Weblog

Friday, 03 July 2009

  • hee.

    i know i haven't posted in a while, and therefore my re-initiation post should be something of substance... but I came across this while blogstalking.  It made me chuckle, so I thought I would pass it along.  I find it horribly misogynistic, but I can't help laughing at it anyway.  Sorry, my sistas.

Tuesday, 28 April 2009

  • it's update time

    so here's the scoop:

    1.  I have been diagnosed with PCOS (polycystic ovarian syndrome).  Apparently it's pretty common.  I won't go into the details, but essentially it means that my hormones are all out of whack, it's difficult for me to lose weight (and i tend to pack on the weight in my trunk/core), am at higher risk for diabetes, cardiovascular disease, and stroke, and may have difficulty getting pregnant/staying pregnant.

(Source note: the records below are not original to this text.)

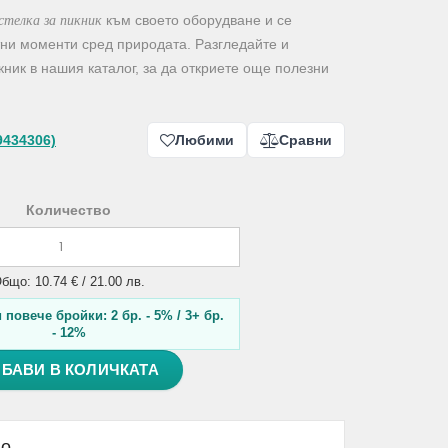
стелка за пикник
към своето оборудване и се
тни моменти сред природата. Разгледайте и
ник в нашия каталог, за да откриете още полезни
9434306)
Любими
Сравни
Количество
бщо: 10.74 € / 21.00 лв.
повече бройки: 2 бр. - 5% / 3+ бр.
- 12%
БАВИ В КОЛИЧКАТА
но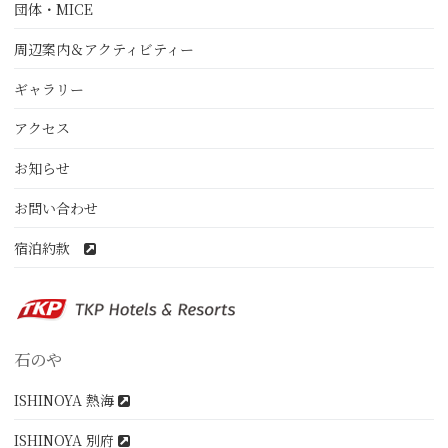
団体・MICE
周辺案内＆アクティビティー
ギャラリー
アクセス
お知らせ
お問い合わせ
宿泊約款
石のや
ISHINOYA 熱海
ISHINOYA 別府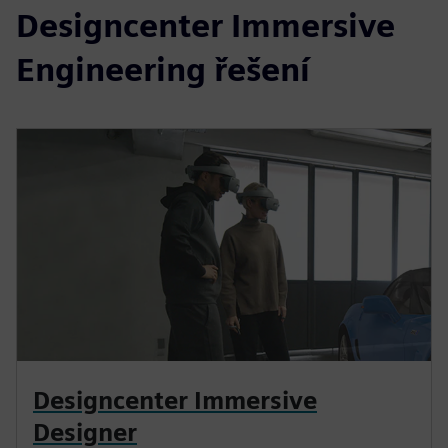
Designcenter Immersive
Engineering řešení
Designcenter Immersive
Designer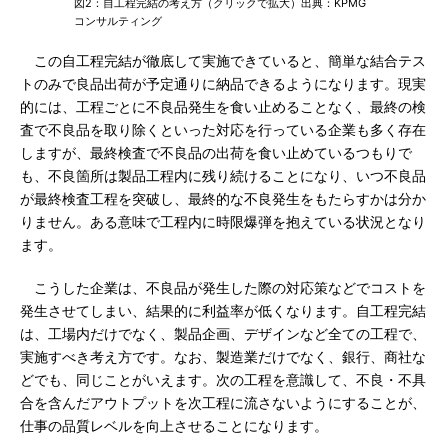
図2：自工程完結の考え方（クリックで拡大）出典：KPMG
コンサルティング
この自工程完結が徹底して実施できていると、簡単な結合テス
トのみで良品出荷が予定通りに納品できるようになります。現実
的には、工程ごとに不良品発生を食い止めることなく、最終の検
査で不良品を取り除くといった対応を行っている企業も多く存在
しますが、最終検査で不良品の出荷を食い止めているつもりで
も、不良箇所は製品工程内に残り続けることになり、いつ不良品
が最終検査工程を突破し、最終的な不良発生をもたらすかは分か
りません。ある意味で工程内に時限爆弾を抱えている状況となり
ます。
こうした企業は、不良品が発生した際の対応策などでコストを
発生させてしまい、結果的に利益率が低くなります。自工程完結
は、工場内だけでなく、製品企画、デザインなど全ての工程で、
実施すべき考え方です。なお、製造業だけでなく、銀行、商社な
どでも、同じことがいえます。次の工程を意識して、不良・不具
合を含んだアウトプットを次工程に流さないようにすることが、
仕事の品質レベルを向上させることになります。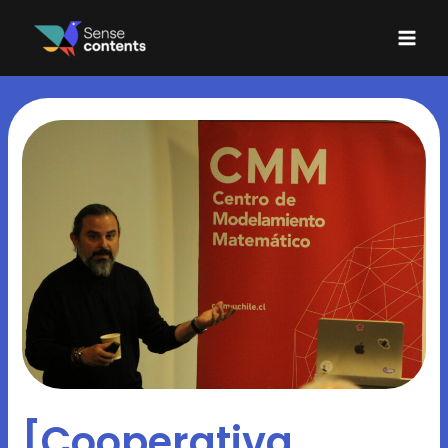
Ir
Mai
al
Men
contenido
[Cooperativa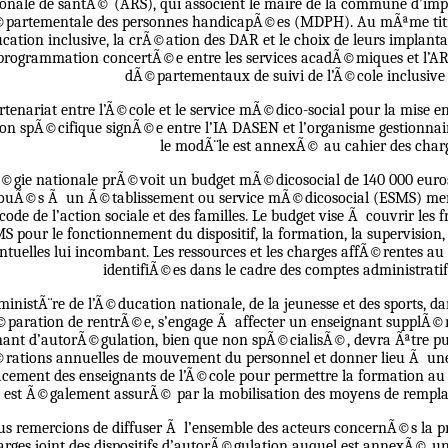
nale de santÃ© (ARS), qui associent le maire de la commune d’impl
partementale des personnes handicapÃ©es (MDPH). Au mÃªme titre 
ation inclusive, la crÃ©ation des DAR et le choix de leurs implantati
programmation concertÃ©e entre les services acadÃ©miques et l’ARS
dÃ©partementaux de suivi de l’Ã©cole inclusive
rtenariat entre l’Ã©cole et le service mÃ©dico-social pour la mise e
on spÃ©cifique signÃ©e entre l’IA DASEN et l’organisme gestionna
le modÃ¨le est annexÃ© au cahier des charg
Ã©gie nationale prÃ©voit un budget mÃ©dicosocial de 140 000 euro
louÃ©s Ã un Ã©tablissement ou service mÃ©dicosocial (ESMS) menti
 code de l’action sociale et des familles. Le budget vise Ã couvrir l
MS pour le fonctionnement du dispositif, la formation, la supervision,
uelles lui incombant. Les ressources et les charges affÃ©rentes au 
identifiÃ©es dans le cadre des comptes administratif
ministÃ¨re de l’Ã©ducation nationale, de la jeunesse et des sports, d
paration de rentrÃ©e, s’engage Ã affecter un enseignant supplÃ©m
nant d’autorÃ©gulation, bien que non spÃ©cialisÃ©, devra Ãªtre p
rations annuelles de mouvement du personnel et donner lieu Ã un
cement des enseignants de l’Ã©cole pour permettre la formation au m
est Ã©galement assurÃ© par la mobilisation des moyens de remp
s remercions de diffuser Ã l’ensemble des acteurs concernÃ©s la pr
arges joint des dispositifs d’autorÃ©gulation auquel est annexÃ© un 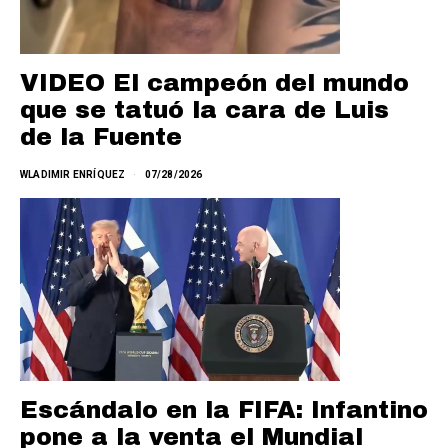
VIDEO El campeón del mundo
que se tatuó la cara de Luis
de la Fuente
WLADIMIR ENRÍQUEZ
07/28/2026
Escándalo en la FIFA: Infantino
pone a la venta el Mundial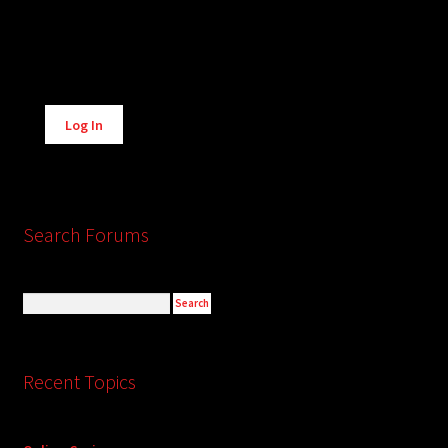
Alternative:
Log In
Search Forums
Recent Topics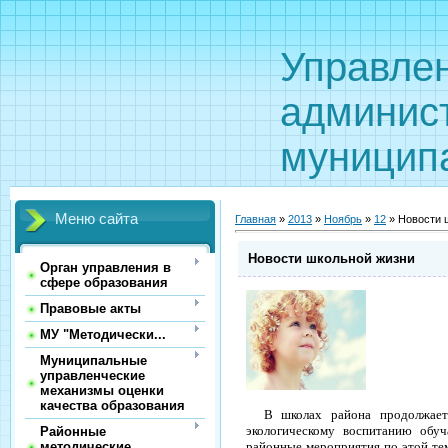
Управле
админис
муницип
Меню сайта
Главная
»
2013
»
Ноябрь
»
12
» Новости 
Новости школьной жизни
Орган управления в
сфере образования
Правовые акты
МУ "Методически...
Муниципальные
управленческие
механизмы оценки
качества образования
В школах района продолжается
экологическому воспитанию обу
Районные
методические
районные мероприятия по этой тем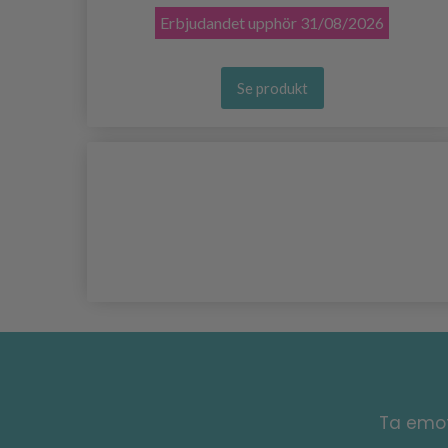
Erbjudandet upphör
31/08/2026
Se produkt
Ta emot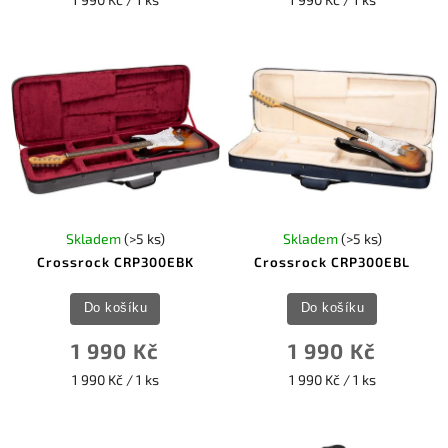
Skladem
(>5 ks)
Skladem
(>5 ks)
Crossrock CRP300EBK
Crossrock CRP300EBL
Do košíku
Do košíku
1 990 Kč
1 990 Kč
1 990 Kč / 1 ks
1 990 Kč / 1 ks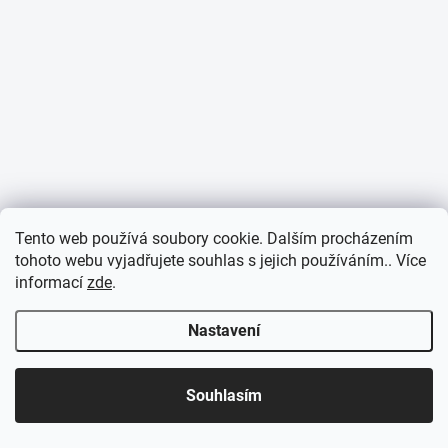
Tento web používá soubory cookie. Dalším procházením
tohoto webu vyjadřujete souhlas s jejich používáním.. Více
informací
zde
.
Nastavení
Souhlasím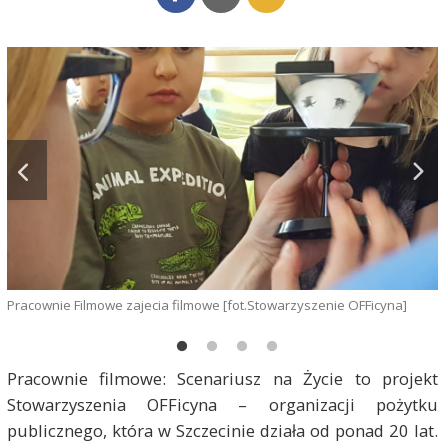
Pracownie Filmowe zajecia filmowe [fot.Stowarzyszenie OFFicyna]
P
Pracownie filmowe: Scenariusz na Życie to projekt
Stowarzyszenia OFFicyna – organizacji pożytku
publicznego, która w Szczecinie działa od ponad 20 lat.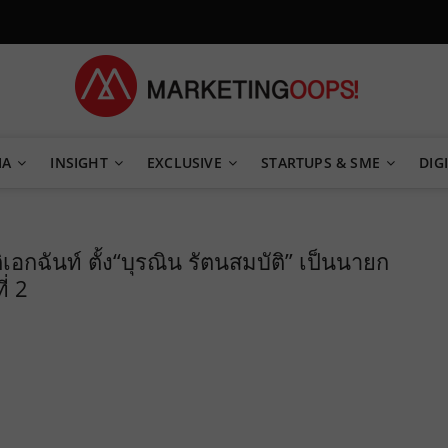
TEGY
IA
INSIGHT
EXCLUSIVE
STARTUPS & SME
DIGI
ฉันท์ ตั้ง“บุรณิน รัตนสมบัติ” เป็นนายก
่ 2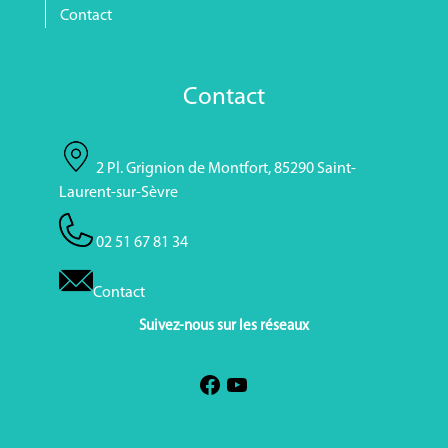
Contact
Contact
2 Pl. Grignion de Montfort, 85290 Saint-
Laurent-sur-Sèvre
02 51 67 81 34
Contact
Suivez-nous sur les réseaux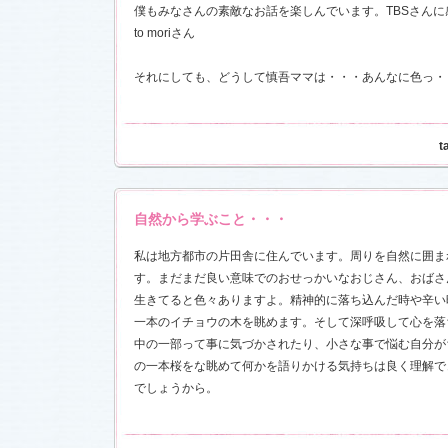
僕もみなさんの素敵なお話を楽しんでいます。TBSさんに感謝です
to moriさん
それにしても、どうして慎吾ママは・・・あんなに色っ・
t
自然から学ぶこと・・・
私は地方都市の片田舎に住んでいます。周りを自然に囲ま
す。まだまだ良い意味でのおせっかいなおじさん、おばさ
生きてると色々ありますよ。精神的に落ち込んだ時や辛い
一本のイチョウの木を眺めます。そして深呼吸して心を落
中の一部って事に気づかされたり、小さな事で悩む自分が
の一本桜をな眺めて何かを語りかける気持ちは良く理解で
でしょうから。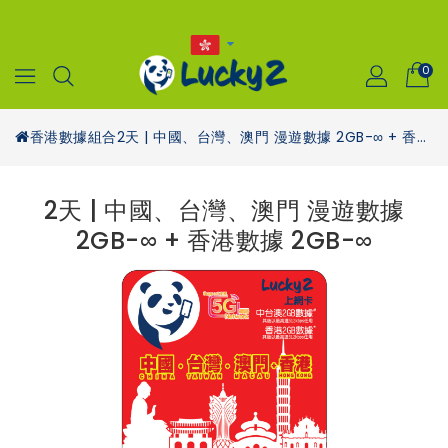
0
香港數據組合
2天 | 中國、台灣、澳門 漫遊數據 2GB-∞ + 香港數據 2GB-∞
2天 | 中國、台灣、澳門 漫遊數據
2GB-∞ + 香港數據 2GB-∞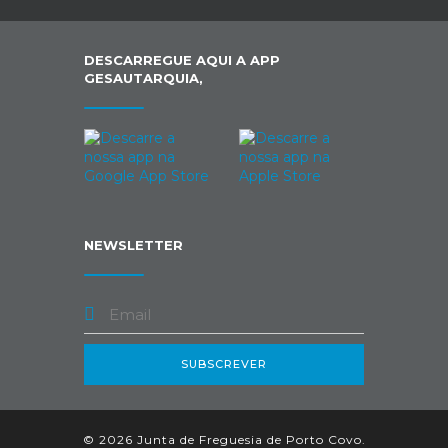
DESCARREGUE AQUI A APP
GESAUTARQUIA,
NEWSLETTER
SUBSCREVER
© 2026 Junta de Freguesia de Porto Covo.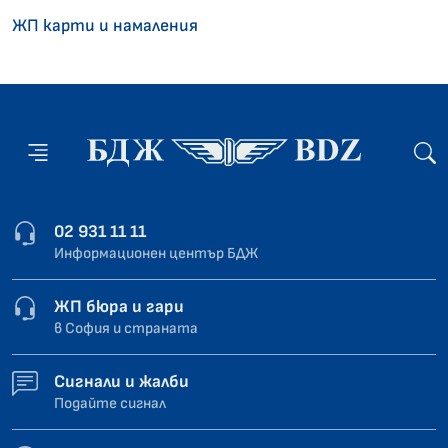
ЖП карти и намаления
02 931 11 11
Информационен център БДЖ
ЖП бюра и гари
в София и страната
Сигнали и жалби
Подайте сигнал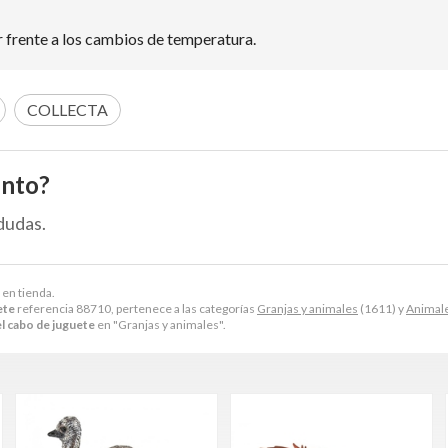
er frente a los cambios de temperatura.
COLLECTA
ento?
dudas.
 en tienda.
ete
referencia 88710, pertenece a las categorías
Granjas y animales
(1611) y
Animale
l cabo de juguete
en "Granjas y animales".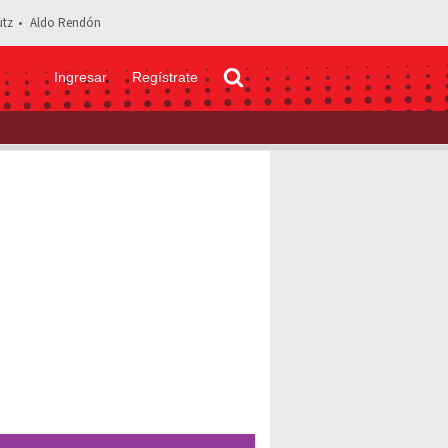
tz
Aldo Rendón
Ingresar
Regístrate
 de uno! Ellos han sido TODOS los ex esposos de Lolita Ayala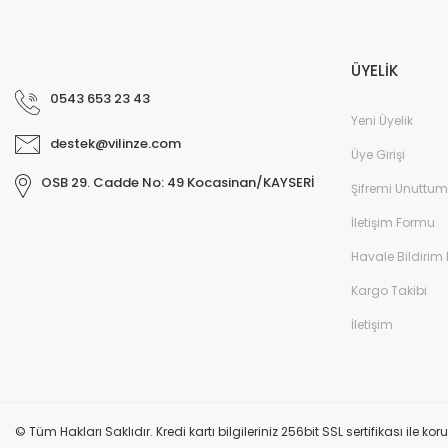
ÜYELİK
0543 653 23 43
Yeni Üyelik
destek@vilinze.com
Üye Girişi
OSB 29. Cadde No: 49 Kocasinan/KAYSERİ
Şifremi Unuttum
İletişim Formu
Havale Bildirim
Kargo Takibi
İletişim
© Tüm Hakları Saklıdır. Kredi kartı bilgileriniz 256bit SSL sertifikası ile k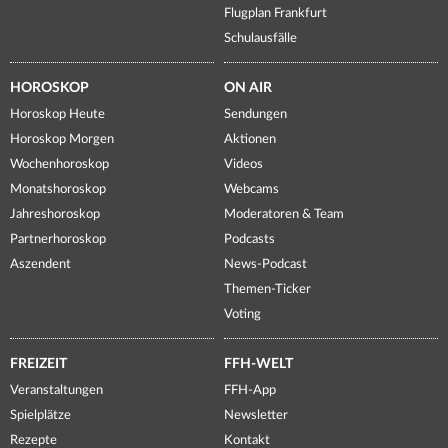
Flugplan Frankfurt
Schulausfälle
HOROSKOP
ON AIR
Horoskop Heute
Sendungen
Horoskop Morgen
Aktionen
Wochenhoroskop
Videos
Monatshoroskop
Webcams
Jahreshoroskop
Moderatoren & Team
Partnerhoroskop
Podcasts
Aszendent
News-Podcast
Themen-Ticker
Voting
FREIZEIT
FFH-WELT
Veranstaltungen
FFH-App
Spielplätze
Newsletter
Rezepte
Kontakt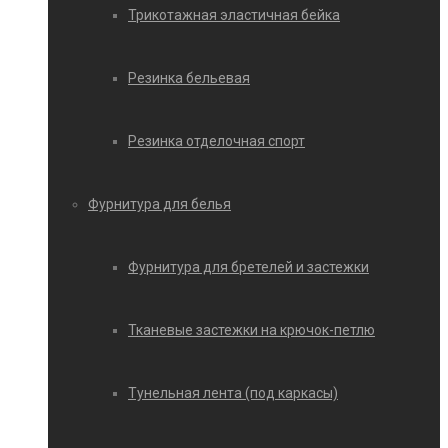
Трикотажная эластичная бейка
Резинка бельевая
Резинка отделочная спорт
Фурнитура для белья
Фурнитура для бретелей и застежки
Тканевые застежки на крючок-петлю
Тунельная лента (под каркасы)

    2.  In reaction to the above, I've decided to hire a personal trainer.  I am paying a pretty penny for it, but I have a better chance of getting rid of some of the symptoms of PCOS if I can conquer the weight issue, not to mention self-esteem issues as well.  I had my first session this morning, and Mike (my trainer) kicked my ass.  I'm hopeful, though, that I can finally win the battle of the bulge.    I'll be blogging my progress here.

    3. I am in escrow for a house in Irvine!  Hopefully will be able to close by mid-May.  Keep your fingers crossed!

Sunday, 19 April 2009

  • how to not be bitter, as determined by ed, a few moments ago

    1.  take a deep breath.

    2.  get over yourself.  It's not about you, you dumbass.  It never was, and probably never will be.

    3.  rinse, repeat.

    ahh yes, life is good again.

  • the trouble with knowing who reads your xanga

    is that it limits what you can write, for fear of offending.

    pardon my silence, but some things are just best left in my head.

    I am pretty much ready to burst, but secrets are secrets. 

    In other news, I can't believe it's almost been a year since I moved back to socal! It feels like I blinked, and time flew from 2008 to 2009.  I still struggle with my decision to stay, especially when I see friends from Vegas.  Do I regret staying?  Maybe... only time will tell.  All I can say is that I made the best choice i could.

    I am feeling generally burned out.  I need some time to recharge, without demands from work, friends, family and church; there doesn't seem to be any relief in sight in the near future (at least until June).  I feel caught, trying to balance ME with everything going on.  I know all the aforementioned need a piece of me too, and have a legitimate claim to me and my time.  It's not fair of me to begrudge these responsibilities and relationships what little i have been putting into them, but I kind of want to run away.  I aspire to be superwoman, but maybe i'm really just lois lane -- helpless, ordinary, and in need of rescuing?

Thursday, 09 April 2009

  • know what's weird?  For somebody who is such a stickler about grammar and spelling, I can't spell weird. 

    Wierd? or weird? they both look right to me!